◆ **Consigne A**:
Mets à jour le passage de l’article sur Balkh qui commence aux mots « En Afghanistan, un » et s’arrête après « déjà très fragile. » : recopie-le en remplaçant « gouvernement afghan » par « pouvoir afghan ».
◆ **Consigne B**:
Selon l’article sur Balkh, quel surnom donne-t-on à Mohammad Atta Noor ?

◆ **Source**:
↓↓↓

Afghanistan: le gouvernement craint un soulèvement à Balkh, dans le nord

En Afghanistan, un gouverneur de province éprouve le gouvernement d’union nationale, faisant craindre une crise politique. Mohammad Atta Noor, gouverneur d’une province dans le nord du pays, a été limogé par le président, mais il refuse de quitter le poste qu’il occupe depuis 13 ans, promettant un désastre sécuritaire dans sa zone. Les autorités gouvernementales craignent un soulèvement de la population. L’homme fort du Nord a entamé une épreuve de force avec le gouvernement afghan, déjà très fragile.

De notre correspondante à Kaboul,

Depuis 13 ans, Mohammad Atta Noor gouverne l’une des 34 provinces que compte l’Afghanistan. La province septentrionale de Balkh, située dans le nord du pays, est frontalière de l’Ouzbékistan. Sa capitale, Mazar-e-Sharif, est une ville d’une grande propreté, aux larges rues, aux ronds-points soignés financés par des compagnies privées. Aucun mur de béton armé ne protège la ville d’éventuelles attaques dans cette ville, contrairement à Kaboul. Mais cela ne signifie pas que la ville en est épargnée. Seulement, les attaques y sont moins fréquentes.

La province de Balkh a connu un important développement économique ces dernières années et Mohammad Atta Noor, son gouverneur, extrêmement riche et très influent, n’y est pas étranger. Surnommé « l’Empereur du nord », il apparait toujours avec une allure soignée, en costume-cravate, la barbe parfaitement taillée.

Celui qui a tenu d’une main de fer durant 13 années la province de Balkh est aussi à la tête du parti Jamaat-e-islami, l’un des plus importants de la scène politique afghane auquel appartient aussi le chef de l’exécutif : Abdullah Abdullah. L’ancien gouverneur de Balkh a toujours représenté un casse-tête pour le pouvoir central et il le montre encore une fois en refusant de quitter son poste alors que le président l’a limogé.

↑↑↑

◆ **Jeu de données**:
↓↓↓

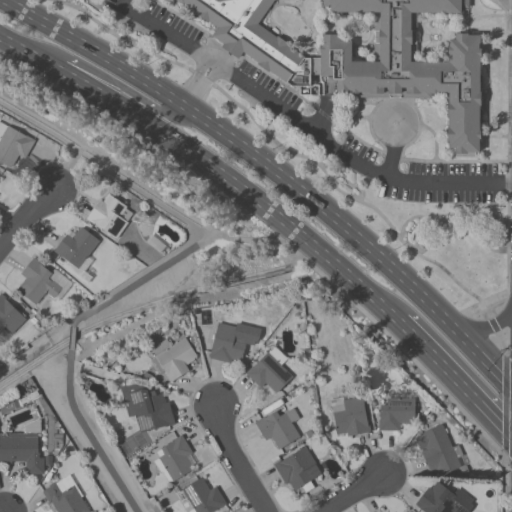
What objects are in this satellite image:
road: (169, 33)
road: (87, 50)
road: (24, 51)
building: (363, 57)
building: (364, 57)
road: (112, 85)
road: (197, 86)
road: (101, 97)
building: (13, 145)
road: (349, 160)
road: (315, 203)
road: (176, 208)
building: (110, 216)
road: (27, 220)
road: (281, 223)
road: (243, 240)
building: (77, 249)
building: (42, 282)
building: (9, 318)
road: (481, 327)
road: (498, 332)
road: (72, 338)
building: (229, 344)
road: (405, 351)
road: (477, 352)
building: (174, 358)
building: (270, 371)
road: (456, 382)
road: (505, 404)
building: (150, 411)
building: (396, 414)
building: (350, 416)
building: (279, 428)
road: (88, 434)
building: (23, 448)
building: (437, 451)
building: (175, 459)
road: (236, 461)
building: (298, 470)
building: (64, 495)
road: (355, 495)
building: (200, 497)
building: (444, 500)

↑↑↑

◆ **Réponse attendue A**:
En Afghanistan, un gouverneur de province éprouve le gouvernement d’union nationale, faisant craindre une crise politique. Mohammad Atta Noor, gouverneur d’une province dans le nord du pays, a été limogé par le président, mais il refuse de quitter le poste qu’il occupe depuis 13 ans, promettant un désastre sécuritaire dans sa zone. Les autorités gouvernementales craignent un soulèvement de la population. L’homme fort du Nord a entamé une épreuve de force avec le pouvoir afghan, déjà très fragile.

◆ **Réponse attendue B**:
On le surnomme « l’Empereur du nord ».